I’m having a dead-end situation with one of the clients using my software. Out of about 40 copies of our product sold (Application programmed in .NET 2.0 using VB.NET 2005), about 2 get non-responsive with 1 core of the dual core CPUs stuck at 100% (program uses 1 core only)
The most logical guess is an infinite loop causing this behavior, but the are thousands of lines of code with many, many loops. That is all the information I’ve got; now, how do you suggest I approach debugging this problem?
EDIT:
Basically, the software is responsible for calculating amount of credit spent using other devices, such as PCs, etc. It is a Cybercafe management program and fails intermittently i.e. it is subtracting credit when is fails. It does other things in the background too, like checking to see if it is time to create a database backup, among other things.
EDIT:
Solved. It was the most unlikely problem. The Access Database Engine which I used as the DBMS is actually the part of my application that is problematic. It has difficulty working with a row-JUST ONE FRIGGIN ROW-in one of the tables. I can’t delete it, or otherwise add a record related to that row in any other table; Even MS Access 2007 causes the CPU to go up to 100% when I try to work with that row!
A simple “Compact and Repair” command fixed everything. I guess I’ll issue that command every time my application starts up. That would prevent this from happening again.
Thanks to WinDbg I could find where the problem was. I recommend everyone to learn how to use it ’cause it’s a real time saver.

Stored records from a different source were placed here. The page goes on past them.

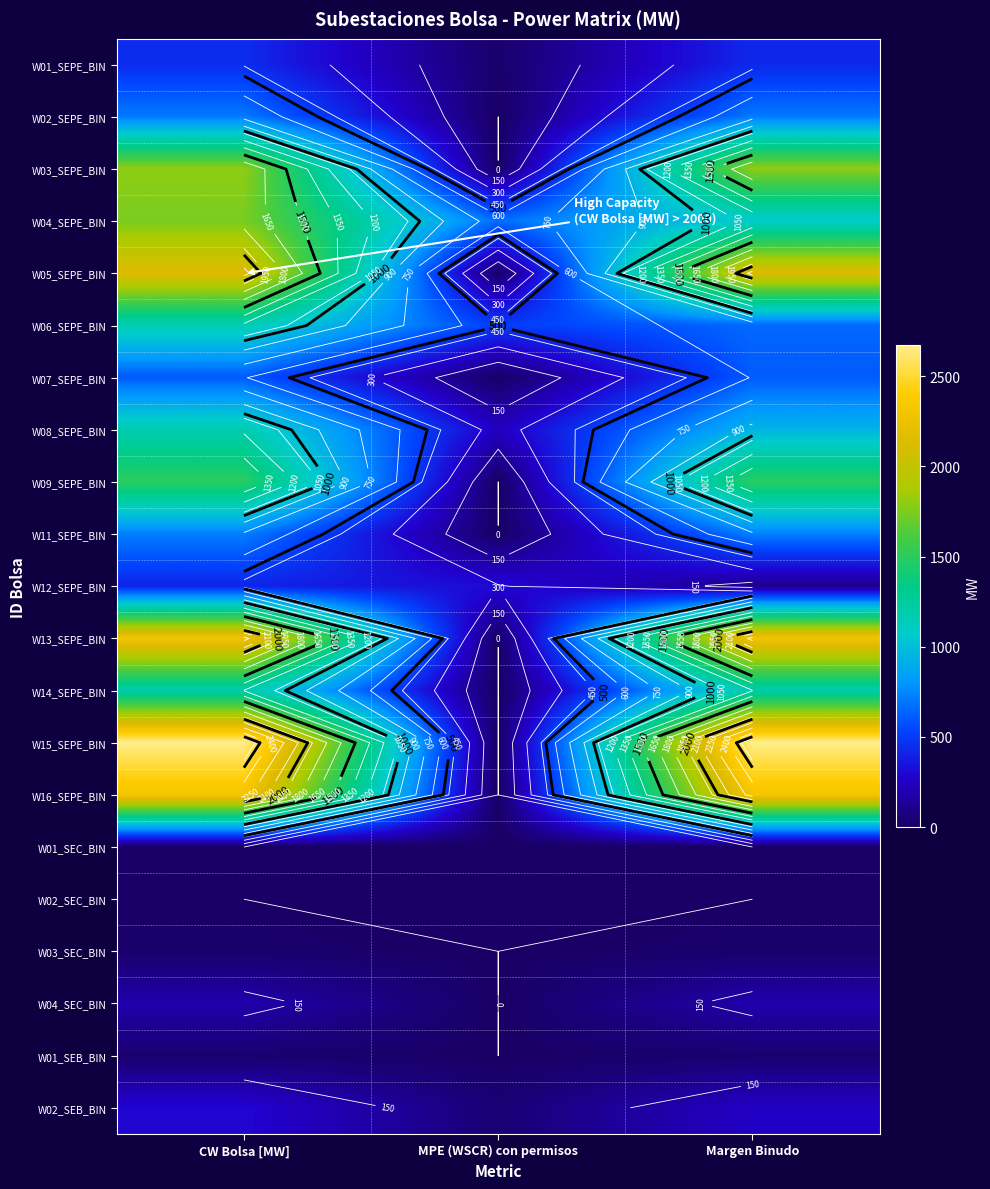

Is it true that W09_SEPE_BIN equals 687.7 at MPE (WSCR) con permisos?

False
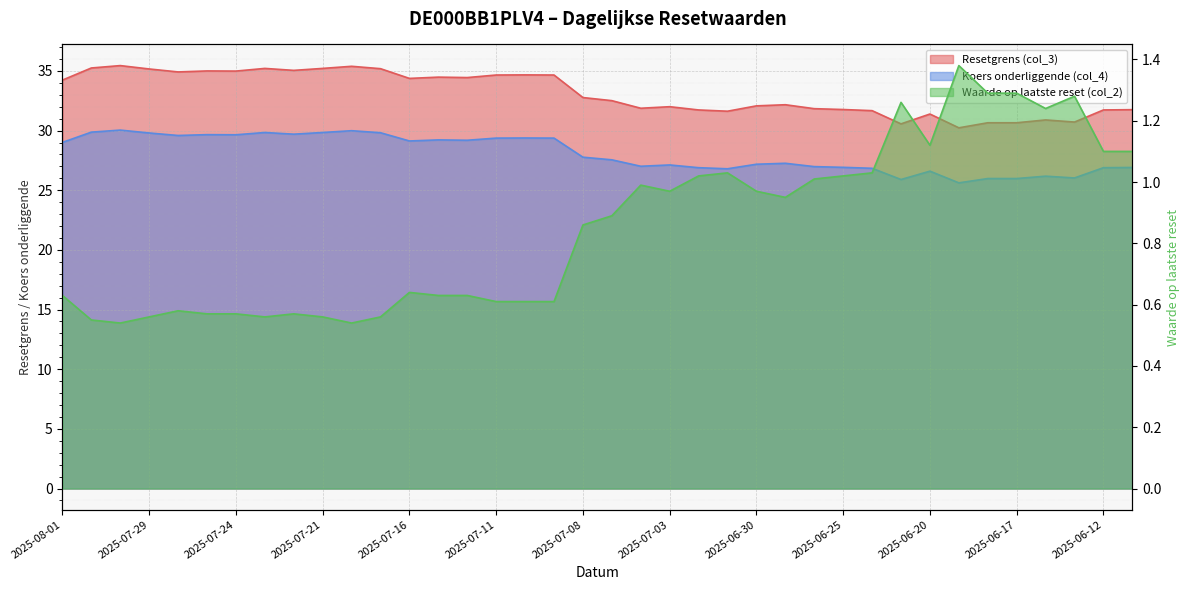

True or false: Koers onderliggende (col_4) has a value of 30.0 at 2025-07-30.

True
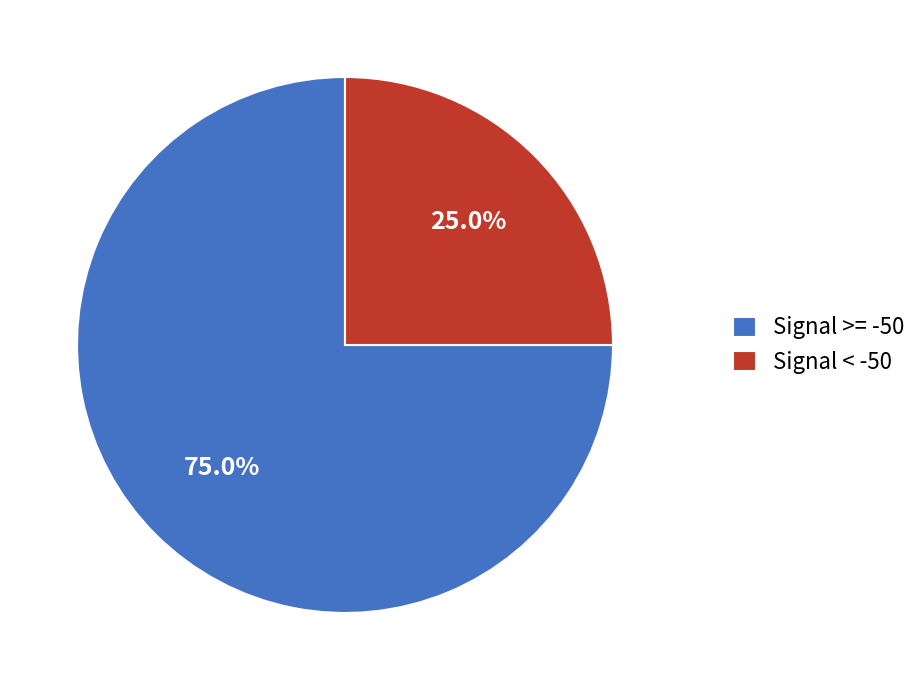

Rank the categories by value from highest to lowest.

Signal >= -50, Signal < -50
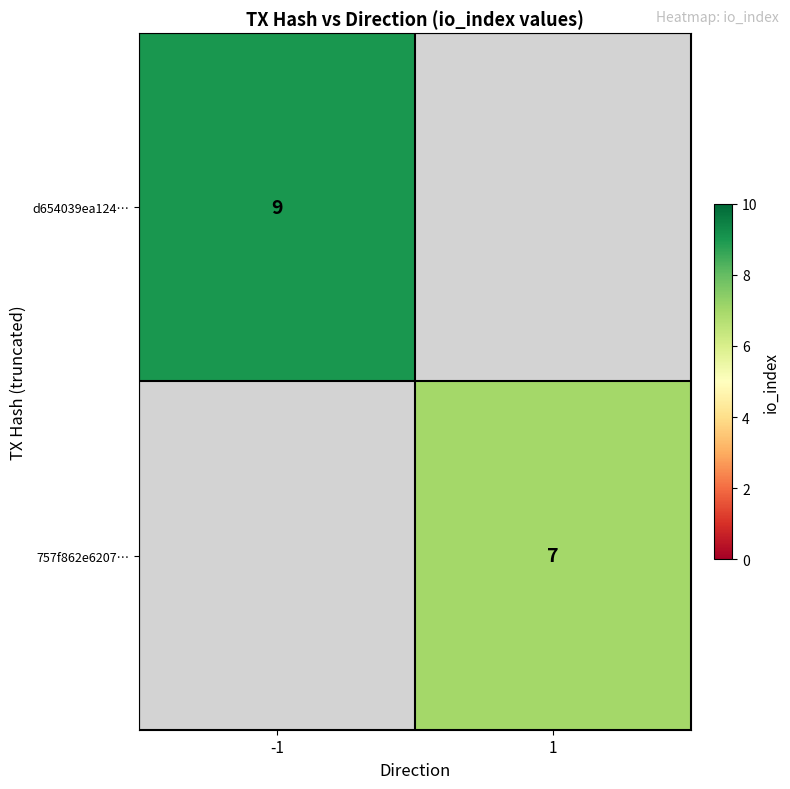

True or false: d654039ea124… has a value of 9 at -1.

True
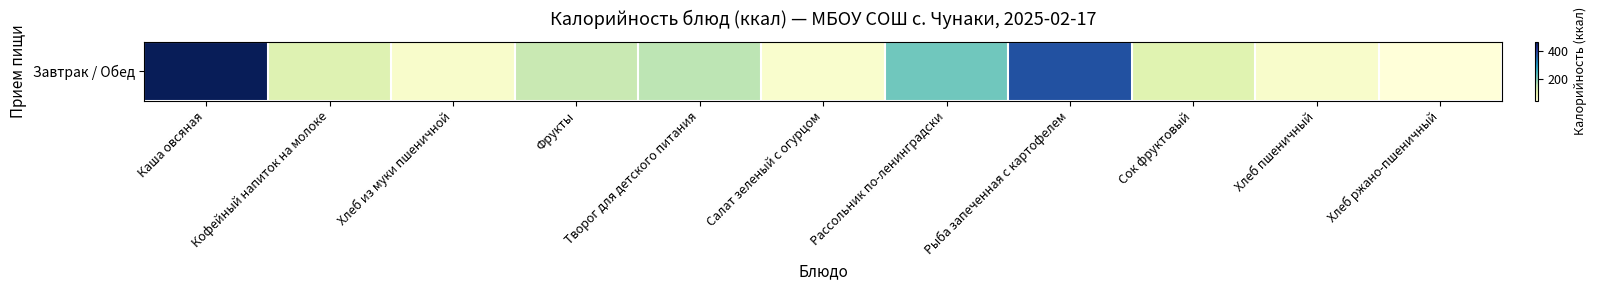

What is the sum of the values at Кофейный напиток на молоке and Сок фруктовый?

244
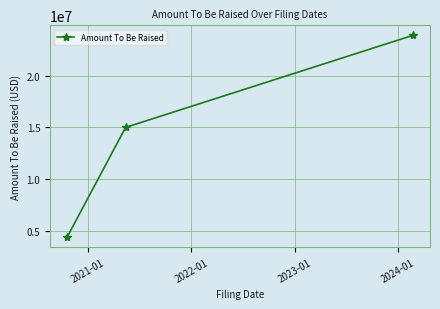

What is the average value?

14434498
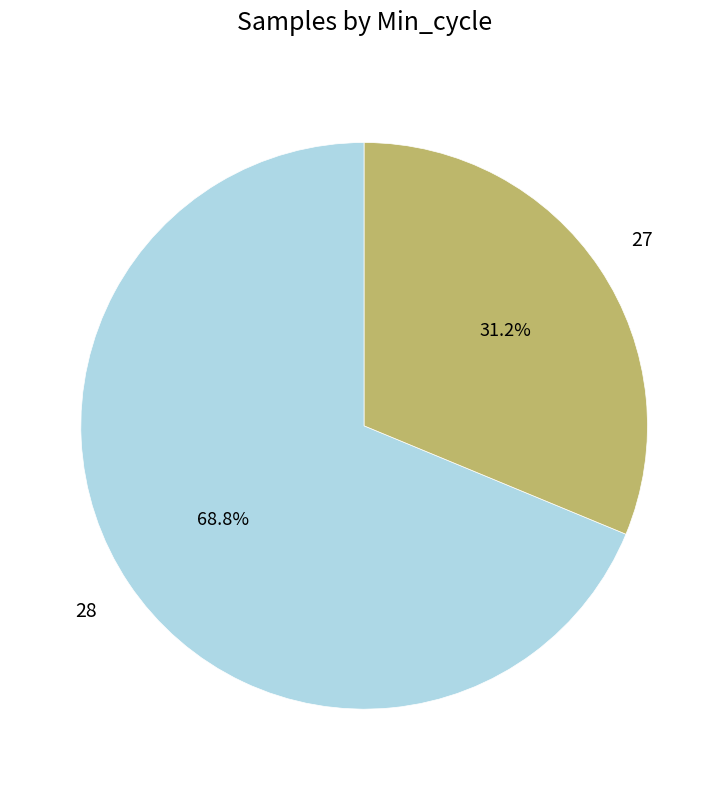

Is there a majority slice in this chart?

Yes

Install windbg (Windows debugger) on the target machine. Invoke the debugger, and attach to the suspicious process, run the program and then wait until problem happens. When the problem happens, invoke the following command in the debugger command line
!runaway
This will show which of your threads are consuming most of the time. Then get several thread stacks from that thread that is consuming most of your cpu resources.
Here is an example:
User Mode Time
Thread Time
0:1074 0 days 0:00:21.637
11:137c 0 days 0:00:02.792
4:12c8 0 days 0:00:00.530
9:1374 0 days 0:00:00.046
15:13d0 0 days 0:00:00.000
14:1204 0 days 0:00:00.000
13:154c 0 days 0:00:00.000
12:144c 0 days 0:00:00.000
10:1378 0 days 0:00:00.000
8:1340 0 days 0:00:00.000
7:12f0 0 days 0:00:00.000
6:12d4 0 days 0:00:00.000
5:12d0 0 days 0:00:00.000
3:12c4 0 days 0:00:00.000
2:12c0 0 days 0:00:00.000
1:12b4 0 days 0:00:00.000
Now assume we want a call stack for the second thread in the list, thread 11, so we first switch to thread 11. This can be done by entering ~11s.
eax=03fbb270 ebx=ffffffff ecx=00000002 edx=00000060 esi=00000000 edi=00000000
eip=77475e74 esp=0572f60c ebp=0572f67c iopl=0 nv up ei pl zr na pe nc
cs=001b ss=0023 ds=0023 es=0023 fs=003b gs=0000 efl=00000246
ntdll!KiFastSystemCallRet:
77475e74 c3 ret
Now get a call stack for this thread by executing kp:
The command kp will print the parameters. Local variables can be printed with dv.
Alternatively you can use process explorer from sysinternals.
If all this is not possible, because it is a remote client machine, install userdump, which creates a dump file that can be sent to you for further analysis. You can create a batch file for the customer to invoke userdump with the correct parameters. Userdump is a tool from Microsoft, which can be downloaded from their web page.